I’m finally on top of assembly so can pause for breath. Thank you to the folks who are still waiting, your machines will be coming to you in the next week or two (at the most).
I wanted to let people know that there’s a couple of neat features in the Polarshield, the first of which is an XBee-shaped socket that can take a wireless transceiver.
It’s as easy as that. There’s a weak line in the case that can be cut away if you wanted to do this. This is a great way of simplifying installation of a polargraph machine in a particular space. I used a wireless connection just like this in the Spectrum Arts machine so that I could do the machine setup / calibration manually and do any little pen tests I wanted to make sure ink was flowing, then draw from SD. There I used XBees, here I’m using XRF modules (and a Bee Adapter for the PC end).

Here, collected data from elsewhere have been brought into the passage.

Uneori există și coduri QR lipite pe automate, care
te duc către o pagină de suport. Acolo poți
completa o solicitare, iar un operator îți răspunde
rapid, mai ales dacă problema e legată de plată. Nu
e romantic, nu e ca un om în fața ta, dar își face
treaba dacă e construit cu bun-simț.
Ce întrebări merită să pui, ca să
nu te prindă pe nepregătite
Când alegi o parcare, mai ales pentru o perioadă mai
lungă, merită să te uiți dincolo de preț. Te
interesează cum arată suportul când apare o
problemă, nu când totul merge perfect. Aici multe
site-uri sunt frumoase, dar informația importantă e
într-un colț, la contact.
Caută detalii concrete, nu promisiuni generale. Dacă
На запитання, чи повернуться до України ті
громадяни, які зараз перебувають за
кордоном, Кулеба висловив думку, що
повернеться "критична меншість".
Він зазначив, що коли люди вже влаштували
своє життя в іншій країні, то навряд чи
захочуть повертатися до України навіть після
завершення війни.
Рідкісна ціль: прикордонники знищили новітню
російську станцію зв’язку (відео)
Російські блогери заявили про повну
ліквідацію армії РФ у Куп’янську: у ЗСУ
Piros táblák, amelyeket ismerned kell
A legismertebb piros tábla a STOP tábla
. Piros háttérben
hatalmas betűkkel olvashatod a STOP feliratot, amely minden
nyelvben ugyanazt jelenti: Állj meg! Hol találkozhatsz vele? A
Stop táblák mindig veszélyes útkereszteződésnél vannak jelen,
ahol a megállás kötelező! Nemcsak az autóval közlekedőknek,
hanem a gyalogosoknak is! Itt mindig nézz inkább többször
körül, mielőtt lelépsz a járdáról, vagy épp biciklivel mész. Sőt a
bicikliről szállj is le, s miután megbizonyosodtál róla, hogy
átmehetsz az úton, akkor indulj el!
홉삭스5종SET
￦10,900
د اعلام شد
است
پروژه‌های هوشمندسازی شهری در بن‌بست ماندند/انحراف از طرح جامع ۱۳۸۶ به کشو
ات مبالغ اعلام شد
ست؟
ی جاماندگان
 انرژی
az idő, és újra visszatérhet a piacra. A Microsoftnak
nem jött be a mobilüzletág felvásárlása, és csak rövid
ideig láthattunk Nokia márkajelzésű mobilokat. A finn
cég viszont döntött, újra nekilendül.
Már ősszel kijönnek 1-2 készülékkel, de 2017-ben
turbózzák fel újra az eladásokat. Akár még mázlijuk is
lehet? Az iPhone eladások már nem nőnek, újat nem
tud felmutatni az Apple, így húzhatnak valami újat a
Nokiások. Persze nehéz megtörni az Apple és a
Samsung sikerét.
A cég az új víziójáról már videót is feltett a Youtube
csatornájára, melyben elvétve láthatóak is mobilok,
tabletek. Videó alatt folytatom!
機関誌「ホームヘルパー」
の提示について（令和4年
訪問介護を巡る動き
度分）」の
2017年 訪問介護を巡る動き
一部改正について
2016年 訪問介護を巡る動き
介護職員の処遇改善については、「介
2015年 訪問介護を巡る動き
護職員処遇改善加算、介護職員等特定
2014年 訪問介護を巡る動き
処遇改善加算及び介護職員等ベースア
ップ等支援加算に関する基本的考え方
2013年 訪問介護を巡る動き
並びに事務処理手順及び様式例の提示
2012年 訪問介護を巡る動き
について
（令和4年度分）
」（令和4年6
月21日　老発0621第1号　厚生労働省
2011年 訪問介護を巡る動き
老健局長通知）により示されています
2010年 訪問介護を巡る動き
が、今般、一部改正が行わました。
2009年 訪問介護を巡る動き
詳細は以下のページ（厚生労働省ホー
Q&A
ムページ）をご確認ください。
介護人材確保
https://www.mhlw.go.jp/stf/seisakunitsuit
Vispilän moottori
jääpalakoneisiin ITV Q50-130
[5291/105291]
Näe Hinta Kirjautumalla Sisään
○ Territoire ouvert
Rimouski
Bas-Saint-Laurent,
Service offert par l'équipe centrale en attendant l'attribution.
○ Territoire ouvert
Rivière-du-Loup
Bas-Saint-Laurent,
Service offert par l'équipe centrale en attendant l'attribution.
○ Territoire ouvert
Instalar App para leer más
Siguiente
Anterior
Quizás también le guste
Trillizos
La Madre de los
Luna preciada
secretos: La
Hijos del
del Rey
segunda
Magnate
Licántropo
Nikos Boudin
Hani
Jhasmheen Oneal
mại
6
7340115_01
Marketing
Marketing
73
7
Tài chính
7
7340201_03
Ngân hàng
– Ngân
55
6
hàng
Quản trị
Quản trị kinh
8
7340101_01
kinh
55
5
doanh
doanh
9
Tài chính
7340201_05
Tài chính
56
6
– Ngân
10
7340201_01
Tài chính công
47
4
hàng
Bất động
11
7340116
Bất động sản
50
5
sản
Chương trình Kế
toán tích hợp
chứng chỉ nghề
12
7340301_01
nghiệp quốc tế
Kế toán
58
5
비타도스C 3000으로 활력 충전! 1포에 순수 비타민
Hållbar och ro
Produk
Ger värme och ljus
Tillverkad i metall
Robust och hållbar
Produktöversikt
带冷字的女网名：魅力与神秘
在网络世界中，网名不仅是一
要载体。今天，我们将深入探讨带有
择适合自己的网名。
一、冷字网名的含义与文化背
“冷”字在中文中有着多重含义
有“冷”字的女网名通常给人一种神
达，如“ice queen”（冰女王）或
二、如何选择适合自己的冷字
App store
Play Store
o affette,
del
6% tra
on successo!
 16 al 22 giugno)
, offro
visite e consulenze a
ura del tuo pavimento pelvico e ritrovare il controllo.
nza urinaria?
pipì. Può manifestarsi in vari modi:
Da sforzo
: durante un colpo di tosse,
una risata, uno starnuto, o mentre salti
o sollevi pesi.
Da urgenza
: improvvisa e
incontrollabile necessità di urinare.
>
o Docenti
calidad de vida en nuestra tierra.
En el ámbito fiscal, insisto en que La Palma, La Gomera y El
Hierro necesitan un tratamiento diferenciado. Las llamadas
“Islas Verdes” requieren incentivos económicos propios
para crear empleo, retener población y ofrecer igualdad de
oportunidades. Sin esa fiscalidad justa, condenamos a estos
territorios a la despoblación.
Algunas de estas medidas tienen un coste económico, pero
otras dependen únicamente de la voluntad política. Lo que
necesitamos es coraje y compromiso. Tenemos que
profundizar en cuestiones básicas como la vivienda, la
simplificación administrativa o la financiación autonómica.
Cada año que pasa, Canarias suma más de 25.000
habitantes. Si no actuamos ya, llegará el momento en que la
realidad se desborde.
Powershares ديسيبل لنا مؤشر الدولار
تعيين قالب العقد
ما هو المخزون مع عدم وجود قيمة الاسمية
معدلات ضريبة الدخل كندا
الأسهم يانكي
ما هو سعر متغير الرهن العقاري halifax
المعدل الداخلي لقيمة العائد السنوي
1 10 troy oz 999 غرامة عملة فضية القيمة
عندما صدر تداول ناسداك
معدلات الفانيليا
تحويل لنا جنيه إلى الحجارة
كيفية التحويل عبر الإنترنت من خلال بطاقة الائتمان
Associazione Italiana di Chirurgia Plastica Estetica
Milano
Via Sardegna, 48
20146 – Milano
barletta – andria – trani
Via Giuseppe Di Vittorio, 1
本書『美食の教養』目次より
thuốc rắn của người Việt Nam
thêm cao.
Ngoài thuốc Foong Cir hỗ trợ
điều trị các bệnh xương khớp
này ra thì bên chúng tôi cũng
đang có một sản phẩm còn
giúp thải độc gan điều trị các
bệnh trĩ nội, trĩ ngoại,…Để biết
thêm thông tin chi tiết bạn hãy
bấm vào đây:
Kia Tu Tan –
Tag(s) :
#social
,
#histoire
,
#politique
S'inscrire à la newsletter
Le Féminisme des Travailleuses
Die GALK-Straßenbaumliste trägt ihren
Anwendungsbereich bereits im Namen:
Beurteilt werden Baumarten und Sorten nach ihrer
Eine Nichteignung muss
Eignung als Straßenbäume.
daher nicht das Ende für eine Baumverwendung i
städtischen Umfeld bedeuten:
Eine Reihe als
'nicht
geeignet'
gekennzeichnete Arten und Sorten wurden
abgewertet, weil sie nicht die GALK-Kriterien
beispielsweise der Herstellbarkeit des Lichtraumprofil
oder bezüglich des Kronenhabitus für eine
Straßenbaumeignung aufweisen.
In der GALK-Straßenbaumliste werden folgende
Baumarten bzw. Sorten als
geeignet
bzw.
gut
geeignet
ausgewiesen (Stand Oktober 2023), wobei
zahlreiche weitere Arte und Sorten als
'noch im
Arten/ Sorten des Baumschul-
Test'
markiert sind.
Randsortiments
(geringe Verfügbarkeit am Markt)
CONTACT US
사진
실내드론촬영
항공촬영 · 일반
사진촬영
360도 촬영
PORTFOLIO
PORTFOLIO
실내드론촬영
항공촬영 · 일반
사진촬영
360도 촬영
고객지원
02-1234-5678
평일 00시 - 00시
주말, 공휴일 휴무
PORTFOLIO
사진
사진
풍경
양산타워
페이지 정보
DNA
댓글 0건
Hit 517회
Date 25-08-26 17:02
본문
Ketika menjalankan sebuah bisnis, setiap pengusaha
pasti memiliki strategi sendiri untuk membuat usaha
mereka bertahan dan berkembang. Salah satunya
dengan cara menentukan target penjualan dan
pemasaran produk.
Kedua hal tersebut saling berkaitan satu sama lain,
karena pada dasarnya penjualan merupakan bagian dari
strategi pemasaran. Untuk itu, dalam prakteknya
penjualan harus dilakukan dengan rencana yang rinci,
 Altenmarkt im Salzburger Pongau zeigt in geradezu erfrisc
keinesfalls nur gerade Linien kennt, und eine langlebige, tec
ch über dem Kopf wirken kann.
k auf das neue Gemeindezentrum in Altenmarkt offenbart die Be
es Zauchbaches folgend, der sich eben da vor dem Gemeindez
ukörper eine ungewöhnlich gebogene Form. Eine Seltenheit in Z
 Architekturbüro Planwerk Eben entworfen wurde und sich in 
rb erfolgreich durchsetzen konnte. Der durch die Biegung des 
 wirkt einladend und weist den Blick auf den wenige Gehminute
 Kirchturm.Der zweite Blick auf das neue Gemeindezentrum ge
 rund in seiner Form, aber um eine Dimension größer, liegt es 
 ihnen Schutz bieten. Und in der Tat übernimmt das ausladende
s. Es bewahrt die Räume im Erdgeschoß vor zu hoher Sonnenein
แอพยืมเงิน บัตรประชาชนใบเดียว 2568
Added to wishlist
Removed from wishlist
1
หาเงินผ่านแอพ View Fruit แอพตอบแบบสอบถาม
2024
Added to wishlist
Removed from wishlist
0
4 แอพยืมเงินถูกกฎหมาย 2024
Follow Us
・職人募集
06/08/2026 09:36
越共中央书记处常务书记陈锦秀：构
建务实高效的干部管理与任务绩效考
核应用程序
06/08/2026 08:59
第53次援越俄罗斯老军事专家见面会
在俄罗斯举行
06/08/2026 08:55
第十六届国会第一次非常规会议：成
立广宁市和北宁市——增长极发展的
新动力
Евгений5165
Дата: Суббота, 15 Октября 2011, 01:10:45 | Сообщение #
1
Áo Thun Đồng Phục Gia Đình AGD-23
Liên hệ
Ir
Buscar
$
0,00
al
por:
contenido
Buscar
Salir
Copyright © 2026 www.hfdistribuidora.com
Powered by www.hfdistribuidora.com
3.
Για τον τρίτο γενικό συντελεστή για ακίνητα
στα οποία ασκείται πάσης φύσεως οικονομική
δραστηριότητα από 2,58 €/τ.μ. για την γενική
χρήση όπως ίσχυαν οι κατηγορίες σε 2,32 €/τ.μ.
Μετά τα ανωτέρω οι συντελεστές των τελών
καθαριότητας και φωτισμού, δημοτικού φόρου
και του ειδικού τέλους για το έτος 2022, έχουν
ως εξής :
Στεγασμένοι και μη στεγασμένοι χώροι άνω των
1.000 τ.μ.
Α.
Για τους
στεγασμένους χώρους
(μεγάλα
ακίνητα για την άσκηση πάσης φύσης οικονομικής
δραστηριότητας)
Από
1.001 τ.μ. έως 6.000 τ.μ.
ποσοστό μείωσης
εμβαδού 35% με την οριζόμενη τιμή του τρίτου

One foible I came across with my XRFs (maybe I was being dumb) is that I couldn’t get my PC to talk to the PC-side XRF any faster than 9600 baud. Which is unfortunate because the default rate that the polargraph controller speaks at is 57600 baud, so I added a property to the controller that changes that rate. If you need to use it, you’ll have to edit the properties file – there isn’t a visible control for it in the application itself.
But once that’s done, it just works as a serial cable replacement: Great! It doesn’t work for reprogramming the arduino firmware yet – I tried to get that working but never did, so you still need to use a USB cable for that.
A wireless module is not supplied as part of any kit – I decided these are still too expensive, and a little too far outside my expertise to start troubleshooting, but the socket is there for those who would like it.